Can you write out all of the material again with every "dist" swapped for "distance", changing nothing else and leaving the pictures out?
Start of INFORMATION SHOWN
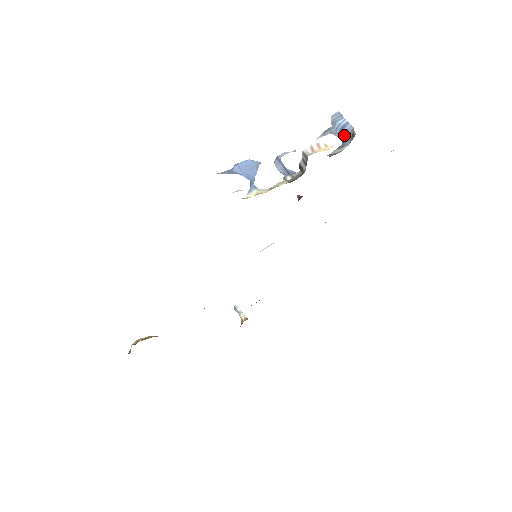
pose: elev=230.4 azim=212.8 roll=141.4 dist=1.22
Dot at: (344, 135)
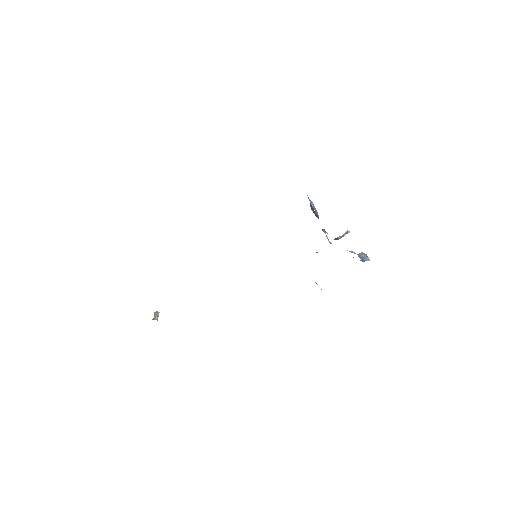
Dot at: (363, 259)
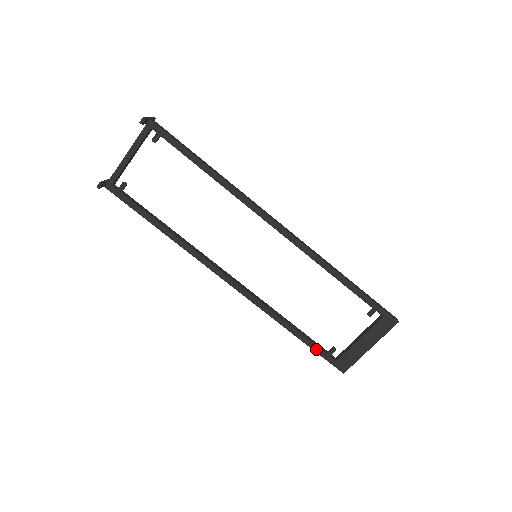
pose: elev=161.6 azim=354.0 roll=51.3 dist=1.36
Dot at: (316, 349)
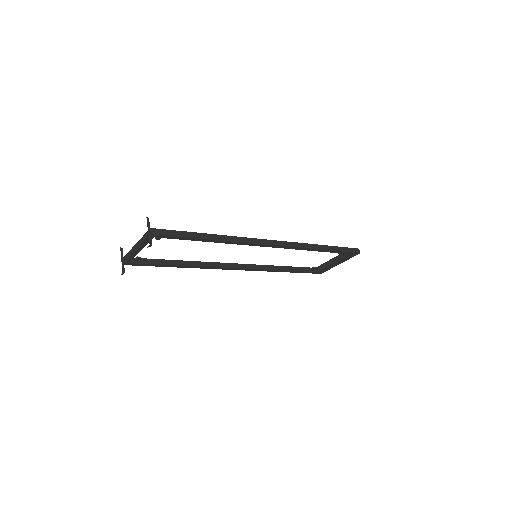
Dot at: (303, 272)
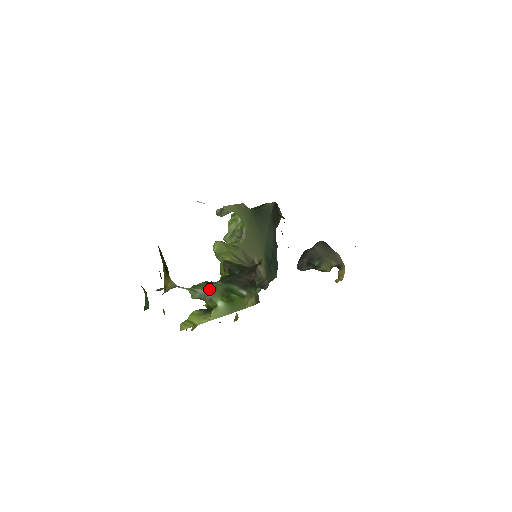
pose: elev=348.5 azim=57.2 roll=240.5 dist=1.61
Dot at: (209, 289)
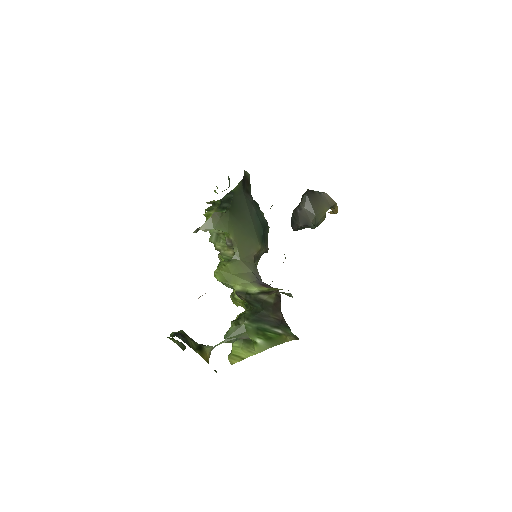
End of INFORMATION SHOWN
EXERCISE SOLUTION:
pose: elev=230.4 azim=212.8 roll=141.4 distance=1.22
Dot at: (344, 135)
Dot at: (363, 259)
pose: elev=161.6 azim=354.0 roll=51.3 distance=1.36
Dot at: (316, 349)
Dot at: (303, 272)
pose: elev=348.5 azim=57.2 roll=240.5 distance=1.61
Dot at: (209, 289)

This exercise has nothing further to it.